Task directions:
All of the records below need to be returned exactly.

Source material:

============

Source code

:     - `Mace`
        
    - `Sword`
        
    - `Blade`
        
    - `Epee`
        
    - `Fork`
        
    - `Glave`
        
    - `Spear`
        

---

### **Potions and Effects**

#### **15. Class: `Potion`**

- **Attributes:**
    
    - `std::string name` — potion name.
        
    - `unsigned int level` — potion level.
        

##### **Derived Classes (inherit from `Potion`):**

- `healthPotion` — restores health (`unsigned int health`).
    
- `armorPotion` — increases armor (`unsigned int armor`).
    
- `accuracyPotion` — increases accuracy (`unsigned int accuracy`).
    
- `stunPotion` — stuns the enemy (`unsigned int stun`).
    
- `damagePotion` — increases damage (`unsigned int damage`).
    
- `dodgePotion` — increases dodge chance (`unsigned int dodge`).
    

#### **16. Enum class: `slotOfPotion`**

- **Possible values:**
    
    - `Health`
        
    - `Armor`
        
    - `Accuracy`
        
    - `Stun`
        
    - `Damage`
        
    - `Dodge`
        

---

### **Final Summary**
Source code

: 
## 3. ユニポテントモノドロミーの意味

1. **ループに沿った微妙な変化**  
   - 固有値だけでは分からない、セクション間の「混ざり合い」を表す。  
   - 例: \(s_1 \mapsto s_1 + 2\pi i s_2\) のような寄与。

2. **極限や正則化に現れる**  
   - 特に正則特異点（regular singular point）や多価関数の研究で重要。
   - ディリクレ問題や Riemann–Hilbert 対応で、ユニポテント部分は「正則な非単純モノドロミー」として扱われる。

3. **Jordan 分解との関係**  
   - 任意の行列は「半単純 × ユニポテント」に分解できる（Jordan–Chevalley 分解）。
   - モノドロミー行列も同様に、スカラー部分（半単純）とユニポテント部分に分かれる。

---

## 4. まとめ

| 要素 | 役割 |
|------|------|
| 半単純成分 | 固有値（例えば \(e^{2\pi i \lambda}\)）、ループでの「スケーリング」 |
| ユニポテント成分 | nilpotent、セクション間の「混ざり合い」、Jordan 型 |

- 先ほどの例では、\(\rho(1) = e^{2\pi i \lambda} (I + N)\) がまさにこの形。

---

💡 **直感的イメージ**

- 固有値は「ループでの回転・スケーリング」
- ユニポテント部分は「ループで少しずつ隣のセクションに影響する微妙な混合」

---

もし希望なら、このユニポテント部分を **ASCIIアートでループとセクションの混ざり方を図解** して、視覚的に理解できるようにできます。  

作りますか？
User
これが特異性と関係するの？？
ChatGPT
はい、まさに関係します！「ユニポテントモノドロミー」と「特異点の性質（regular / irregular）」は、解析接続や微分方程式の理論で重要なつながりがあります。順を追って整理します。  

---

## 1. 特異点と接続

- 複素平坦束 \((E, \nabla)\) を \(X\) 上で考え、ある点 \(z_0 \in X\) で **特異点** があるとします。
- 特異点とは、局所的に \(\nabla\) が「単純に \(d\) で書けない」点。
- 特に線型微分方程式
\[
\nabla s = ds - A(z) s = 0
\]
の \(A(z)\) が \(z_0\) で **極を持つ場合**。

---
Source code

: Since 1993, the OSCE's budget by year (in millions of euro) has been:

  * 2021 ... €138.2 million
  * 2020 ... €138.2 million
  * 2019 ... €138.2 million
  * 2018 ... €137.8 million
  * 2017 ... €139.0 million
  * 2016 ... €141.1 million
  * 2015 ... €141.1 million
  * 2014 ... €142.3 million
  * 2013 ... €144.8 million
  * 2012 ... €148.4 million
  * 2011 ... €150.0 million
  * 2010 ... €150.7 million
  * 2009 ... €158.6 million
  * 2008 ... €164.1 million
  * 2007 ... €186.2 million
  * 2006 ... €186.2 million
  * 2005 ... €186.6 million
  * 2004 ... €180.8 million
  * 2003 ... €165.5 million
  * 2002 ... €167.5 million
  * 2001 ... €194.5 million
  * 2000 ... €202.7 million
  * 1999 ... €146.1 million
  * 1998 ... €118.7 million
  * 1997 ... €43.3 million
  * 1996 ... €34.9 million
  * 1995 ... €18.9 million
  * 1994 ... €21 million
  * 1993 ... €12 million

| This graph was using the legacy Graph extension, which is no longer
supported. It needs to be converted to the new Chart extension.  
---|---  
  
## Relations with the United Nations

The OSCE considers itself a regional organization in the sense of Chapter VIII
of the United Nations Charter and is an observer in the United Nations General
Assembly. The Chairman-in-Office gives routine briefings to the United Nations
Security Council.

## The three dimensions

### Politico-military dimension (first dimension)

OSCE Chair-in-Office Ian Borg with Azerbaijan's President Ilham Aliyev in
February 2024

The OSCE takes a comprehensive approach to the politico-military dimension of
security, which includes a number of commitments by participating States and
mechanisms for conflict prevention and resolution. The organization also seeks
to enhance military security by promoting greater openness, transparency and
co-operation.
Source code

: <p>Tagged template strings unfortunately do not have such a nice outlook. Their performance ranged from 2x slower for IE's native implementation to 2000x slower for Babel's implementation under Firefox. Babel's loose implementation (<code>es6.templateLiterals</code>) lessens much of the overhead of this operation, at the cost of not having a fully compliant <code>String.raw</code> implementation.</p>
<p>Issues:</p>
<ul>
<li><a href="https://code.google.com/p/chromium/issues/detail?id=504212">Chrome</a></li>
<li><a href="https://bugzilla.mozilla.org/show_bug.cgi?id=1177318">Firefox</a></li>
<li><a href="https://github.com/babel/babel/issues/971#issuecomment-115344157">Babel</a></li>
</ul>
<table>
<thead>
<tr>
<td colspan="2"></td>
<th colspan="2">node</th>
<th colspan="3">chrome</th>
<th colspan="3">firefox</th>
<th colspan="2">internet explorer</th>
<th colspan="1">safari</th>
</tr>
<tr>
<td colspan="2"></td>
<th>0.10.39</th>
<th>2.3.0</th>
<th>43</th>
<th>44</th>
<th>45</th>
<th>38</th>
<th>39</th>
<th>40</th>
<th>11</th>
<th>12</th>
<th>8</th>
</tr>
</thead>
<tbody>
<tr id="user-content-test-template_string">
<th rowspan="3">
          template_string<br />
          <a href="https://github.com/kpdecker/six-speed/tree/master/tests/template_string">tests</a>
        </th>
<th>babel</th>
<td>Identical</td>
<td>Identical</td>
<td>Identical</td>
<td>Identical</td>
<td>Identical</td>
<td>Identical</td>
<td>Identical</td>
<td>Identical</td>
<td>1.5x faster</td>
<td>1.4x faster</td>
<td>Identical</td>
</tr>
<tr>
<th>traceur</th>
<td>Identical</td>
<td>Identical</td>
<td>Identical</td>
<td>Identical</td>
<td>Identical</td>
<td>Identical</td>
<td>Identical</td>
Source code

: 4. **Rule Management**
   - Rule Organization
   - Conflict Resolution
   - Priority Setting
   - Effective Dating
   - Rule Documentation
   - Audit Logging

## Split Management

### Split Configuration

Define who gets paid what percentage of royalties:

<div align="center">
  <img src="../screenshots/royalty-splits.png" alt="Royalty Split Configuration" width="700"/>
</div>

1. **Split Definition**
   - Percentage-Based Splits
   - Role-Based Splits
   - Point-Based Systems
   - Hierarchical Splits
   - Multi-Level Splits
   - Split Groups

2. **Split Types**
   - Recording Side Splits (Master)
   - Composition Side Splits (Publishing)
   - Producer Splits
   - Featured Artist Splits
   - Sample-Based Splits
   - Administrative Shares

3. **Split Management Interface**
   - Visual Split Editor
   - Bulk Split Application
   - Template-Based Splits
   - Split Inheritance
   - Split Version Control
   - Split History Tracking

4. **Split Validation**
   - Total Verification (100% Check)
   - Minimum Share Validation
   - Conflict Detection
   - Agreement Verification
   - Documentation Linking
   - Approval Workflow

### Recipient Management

============

Answer area:
Source code

:     - `Mace`
        
    - `Sword`
        
    - `Blade`
        
    - `Epee`
        
    - `Fork`
        
    - `Glave`
        
    - `Spear`
        

---

### **Potions and Effects**

#### **15. Class: `Potion`**

- **Attributes:**
    
    - `std::string name` — potion name.
        
    - `unsigned int level` — potion level.
        

##### **Derived Classes (inherit from `Potion`):**

- `healthPotion` — restores health (`unsigned int health`).
    
- `armorPotion` — increases armor (`unsigned int armor`).
    
- `accuracyPotion` — increases accuracy (`unsigned int accuracy`).
    
- `stunPotion` — stuns the enemy (`unsigned int stun`).
    
- `damagePotion` — increases damage (`unsigned int damage`).
    
- `dodgePotion` — increases dodge chance (`unsigned int dodge`).
    

#### **16. Enum class: `slotOfPotion`**

- **Possible values:**
    
    - `Health`
        
    - `Armor`
        
    - `Accuracy`
        
    - `Stun`
        
    - `Damage`
        
    - `Dodge`
        

---

### **Final Summary**
Source code

: 
## 3. ユニポテントモノドロミーの意味

1. **ループに沿った微妙な変化**  
   - 固有値だけでは分からない、セクション間の「混ざり合い」を表す。  
   - 例: \(s_1 \mapsto s_1 + 2\pi i s_2\) のような寄与。

2. **極限や正則化に現れる**  
   - 特に正則特異点（regular singular point）や多価関数の研究で重要。
   - ディリクレ問題や Riemann–Hilbert 対応で、ユニポテント部分は「正則な非単純モノドロミー」として扱われる。

3. **Jordan 分解との関係**  
   - 任意の行列は「半単純 × ユニポテント」に分解できる（Jordan–Chevalley 分解）。
   - モノドロミー行列も同様に、スカラー部分（半単純）とユニポテント部分に分かれる。

---

## 4. まとめ

| 要素 | 役割 |
|------|------|
| 半単純成分 | 固有値（例えば \(e^{2\pi i \lambda}\)）、ループでの「スケーリング」 |
| ユニポテント成分 | nilpotent、セクション間の「混ざり合い」、Jordan 型 |

- 先ほどの例では、\(\rho(1) = e^{2\pi i \lambda} (I + N)\) がまさにこの形。

---

💡 **直感的イメージ**

- 固有値は「ループでの回転・スケーリング」
- ユニポテント部分は「ループで少しずつ隣のセクションに影響する微妙な混合」

---

もし希望なら、このユニポテント部分を **ASCIIアートでループとセクションの混ざり方を図解** して、視覚的に理解できるようにできます。  

作りますか？
User
これが特異性と関係するの？？
ChatGPT
はい、まさに関係します！「ユニポテントモノドロミー」と「特異点の性質（regular / irregular）」は、解析接続や微分方程式の理論で重要なつながりがあります。順を追って整理します。  

---

## 1. 特異点と接続

- 複素平坦束 \((E, \nabla)\) を \(X\) 上で考え、ある点 \(z_0 \in X\) で **特異点** があるとします。
- 特異点とは、局所的に \(\nabla\) が「単純に \(d\) で書けない」点。
- 特に線型微分方程式
\[
\nabla s = ds - A(z) s = 0
\]
の \(A(z)\) が \(z_0\) で **極を持つ場合**。

---
Source code

: Since 1993, the OSCE's budget by year (in millions of euro) has been:

  * 2021 ... €138.2 million
  * 2020 ... €138.2 million
  * 2019 ... €138.2 million
  * 2018 ... €137.8 million
  * 2017 ... €139.0 million
  * 2016 ... €141.1 million
  * 2015 ... €141.1 million
  * 2014 ... €142.3 million
  * 2013 ... €144.8 million
  * 2012 ... €148.4 million
  * 2011 ... €150.0 million
  * 2010 ... €150.7 million
  * 2009 ... €158.6 million
  * 2008 ... €164.1 million
  * 2007 ... €186.2 million
  * 2006 ... €186.2 million
  * 2005 ... €186.6 million
  * 2004 ... €180.8 million
  * 2003 ... €165.5 million
  * 2002 ... €167.5 million
  * 2001 ... €194.5 million
  * 2000 ... €202.7 million
  * 1999 ... €146.1 million
  * 1998 ... €118.7 million
  * 1997 ... €43.3 million
  * 1996 ... €34.9 million
  * 1995 ... €18.9 million
  * 1994 ... €21 million
  * 1993 ... €12 million

| This graph was using the legacy Graph extension, which is no longer
supported. It needs to be converted to the new Chart extension.  
---|---  
  
## Relations with the United Nations

The OSCE considers itself a regional organization in the sense of Chapter VIII
of the United Nations Charter and is an observer in the United Nations General
Assembly. The Chairman-in-Office gives routine briefings to the United Nations
Security Council.

## The three dimensions

### Politico-military dimension (first dimension)

OSCE Chair-in-Office Ian Borg with Azerbaijan's President Ilham Aliyev in
February 2024

The OSCE takes a comprehensive approach to the politico-military dimension of
security, which includes a number of commitments by participating States and
mechanisms for conflict prevention and resolution. The organization also seeks
to enhance military security by promoting greater openness, transparency and
co-operation.
Source code

: <p>Tagged template strings unfortunately do not have such a nice outlook. Their performance ranged from 2x slower for IE's native implementation to 2000x slower for Babel's implementation under Firefox. Babel's loose implementation (<code>es6.templateLiterals</code>) lessens much of the overhead of this operation, at the cost of not having a fully compliant <code>String.raw</code> implementation.</p>
<p>Issues:</p>
<ul>
<li><a href="https://code.google.com/p/chromium/issues/detail?id=504212">Chrome</a></li>
<li><a href="https://bugzilla.mozilla.org/show_bug.cgi?id=1177318">Firefox</a></li>
<li><a href="https://github.com/babel/babel/issues/971#issuecomment-115344157">Babel</a></li>
</ul>
<table>
<thead>
<tr>
<td colspan="2"></td>
<th colspan="2">node</th>
<th colspan="3">chrome</th>
<th colspan="3">firefox</th>
<th colspan="2">internet explorer</th>
<th colspan="1">safari</th>
</tr>
<tr>
<td colspan="2"></td>
<th>0.10.39</th>
<th>2.3.0</th>
<th>43</th>
<th>44</th>
<th>45</th>
<th>38</th>
<th>39</th>
<th>40</th>
<th>11</th>
<th>12</th>
<th>8</th>
</tr>
</thead>
<tbody>
<tr id="user-content-test-template_string">
<th rowspan="3">
          template_string<br />
          <a href="https://github.com/kpdecker/six-speed/tree/master/tests/template_string">tests</a>
        </th>
<th>babel</th>
<td>Identical</td>
<td>Identical</td>
<td>Identical</td>
<td>Identical</td>
<td>Identical</td>
<td>Identical</td>
<td>Identical</td>
<td>Identical</td>
<td>1.5x faster</td>
<td>1.4x faster</td>
<td>Identical</td>
</tr>
<tr>
<th>traceur</th>
<td>Identical</td>
<td>Identical</td>
<td>Identical</td>
<td>Identical</td>
<td>Identical</td>
<td>Identical</td>
<td>Identical</td>
Source code

: 4. **Rule Management**
   - Rule Organization
   - Conflict Resolution
   - Priority Setting
   - Effective Dating
   - Rule Documentation
   - Audit Logging

## Split Management

### Split Configuration

Define who gets paid what percentage of royalties:

<div align="center">
  <img src="../screenshots/royalty-splits.png" alt="Royalty Split Configuration" width="700"/>
</div>

1. **Split Definition**
   - Percentage-Based Splits
   - Role-Based Splits
   - Point-Based Systems
   - Hierarchical Splits
   - Multi-Level Splits
   - Split Groups

2. **Split Types**
   - Recording Side Splits (Master)
   - Composition Side Splits (Publishing)
   - Producer Splits
   - Featured Artist Splits
   - Sample-Based Splits
   - Administrative Shares

3. **Split Management Interface**
   - Visual Split Editor
   - Bulk Split Application
   - Template-Based Splits
   - Split Inheritance
   - Split Version Control
   - Split History Tracking

4. **Split Validation**
   - Total Verification (100% Check)
   - Minimum Share Validation
   - Conflict Detection
   - Agreement Verification
   - Documentation Linking
   - Approval Workflow

### Recipient Management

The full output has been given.